Danielle Boaz’s Banning Black Gods: Law and Religions of the African Diaspora is an impressively expansive account of racialized discrimination against African diaspora religions, focusing on how this manifests in the legal systems of multiple countries. “Religious racism,” the term that Boaz uses for this discrimination, was coined in Brazil, one of the countries that makes repeated appearances throughout the book (2). The author defines religious racism as “the intersection of religious intolerance and racism” (2). She argues that religious racism is enacted in ways that resemble racial discrimination more broadly, and that “prejudice against these faiths is typically motivated by anti-Black racism” (3). Boaz organizes the book into sections that cover specific religions, and chapters within those sections address specific legal issues faced by practitioners of those religions. For readers new to these religions, she provides sufficient background information while still addressing complex legal issues related to the practice of African diaspora religions, from laws about animal sacrifice to child custody cases and much in between.
Banning Black Gods covers the enactment of religious racism in the legal systems of the United States, Canada, Brazil, the United Kingdom, South Africa, multiple countries in the Caribbean, and many other nations. The sheer breadth of the legal systems and issues engaged in this volume occasionally make the book difficult to follow, especially given the significant differences between the legal systems of various countries. However, the book’s wide-ranging nature is also its great strength. Its expansiveness allows Boaz to explore the transnational contours of religious racism in ways that a more confined study would not.
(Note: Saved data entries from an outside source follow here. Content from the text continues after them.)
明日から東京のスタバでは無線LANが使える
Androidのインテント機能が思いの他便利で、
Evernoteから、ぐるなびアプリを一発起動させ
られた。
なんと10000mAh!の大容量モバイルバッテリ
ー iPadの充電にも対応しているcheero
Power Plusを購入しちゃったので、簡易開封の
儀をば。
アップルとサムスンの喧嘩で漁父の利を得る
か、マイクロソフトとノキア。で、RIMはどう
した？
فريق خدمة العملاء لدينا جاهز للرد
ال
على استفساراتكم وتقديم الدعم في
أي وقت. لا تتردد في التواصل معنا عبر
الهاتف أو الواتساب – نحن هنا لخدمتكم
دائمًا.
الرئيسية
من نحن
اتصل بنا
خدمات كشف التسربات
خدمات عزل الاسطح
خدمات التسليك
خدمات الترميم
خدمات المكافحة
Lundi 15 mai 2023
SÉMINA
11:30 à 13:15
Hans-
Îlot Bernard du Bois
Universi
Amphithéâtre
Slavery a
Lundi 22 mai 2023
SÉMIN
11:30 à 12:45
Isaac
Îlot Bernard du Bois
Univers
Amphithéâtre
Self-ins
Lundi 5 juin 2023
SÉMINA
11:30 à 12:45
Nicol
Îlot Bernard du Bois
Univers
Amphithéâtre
One illustration of this is chapter 5, “Headscarves, Dreadlocks and Other ‘Disruptions’: African Diaspora Religions and the Right to Education,” which connects French controversies about headscarves in public schools with cases of Rastafarian students in multiple countries being prohibited from wearing their hair in dreadlocks. Boaz argues that these two forms of religious discrimination reflect the confluence of European gender norms with prejudices about African diaspora religions.
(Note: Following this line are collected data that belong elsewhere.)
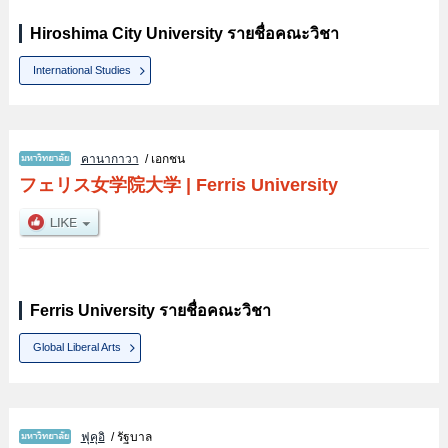
Hiroshima City University รายชื่อคณะวิชา
International Studies
คานากาวา
/ เอกชน
フェリス女学院大学
|
Ferris University
Ferris University รายชื่อคณะวิชา
Global Liberal Arts
ฟุคุอิ
/ รัฐบาล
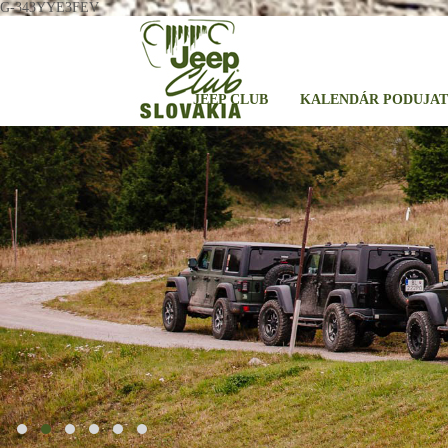
G-343YYE3FEV
JEEP CLUB
KALENDÁR PODUJAT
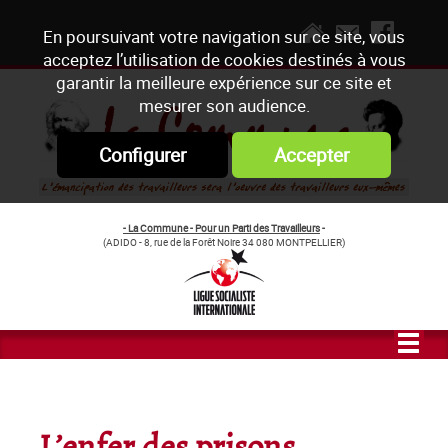
En poursuivant votre navigation sur ce site, vous
acceptez l’utilisation de cookies destinés à vous
garantir la meilleure expérience sur ce site et
mesurer son audience.
Configurer
Accepter
- La Commune - Pour un Parti des Travailleurs
-
(ADIDO - 8, rue de la Forêt Noire 34 080 MONTPELLIER)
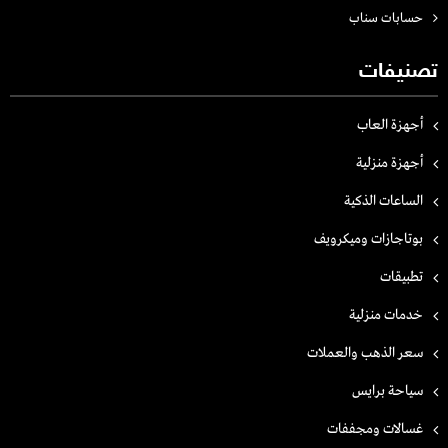
حسابات سناب
تصنيفات
أجهزة العاب
أجهزة منزلية
الساعات الذكية
بوتاجازات وميكرويف
تطبيقات
خدمات منزلية
سعر الذهب والعملات
سياحة برايس
غسالات ومجففات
Boaz gives useful context for her case studies, enabling readers to follow her arguments regardless of their legal training (or lack thereof). For example, chapter 7, “Continued Proscription: The Rights of Western Versus African ‘Witches,’” covers how anti-witchcraft laws, rooted in the English legal tradition, are still used to punish Obeah practitioners in Anglophone Caribbean countries, Canada, and South Africa. Boaz traces the entwined histories of anti-witchcraft and anti-vagrancy legislation in English law (both in the UK and in the Caribbean) to provide greater context for the ways these laws have continued to be deployed against Obeah practitioners, even as legal reforms have prevented Wiccans and self-identified witches of other traditions from being targeted by those same laws. Boaz also goes beyond legal systems to discuss how broader societal shifts have impacted practitioners of African diaspora religions. For example, Boaz chronicles how Vodou was scapegoated as the reason for both the 2010 earthquake and subsequent cholera outbreak in Haiti. This scapegoating led to physical violence against Vodouisants and prevented them from receiving post-earthquake aid offered by Christian NGOs (30-33).
Banning Black Gods: Law and Religions of the African Diaspora is well worth reading for anyone interested in religion and law, Africana religions, religion and race, and many other fields. Boaz’s broad scope and bold insight combine to make a cogent case for religious racism as a framework for understanding the legal challenges faced by practitioners of African diaspora religions transnationally.
Alexandria Griffin is a visiting assistant professor of religion at New College of Florida.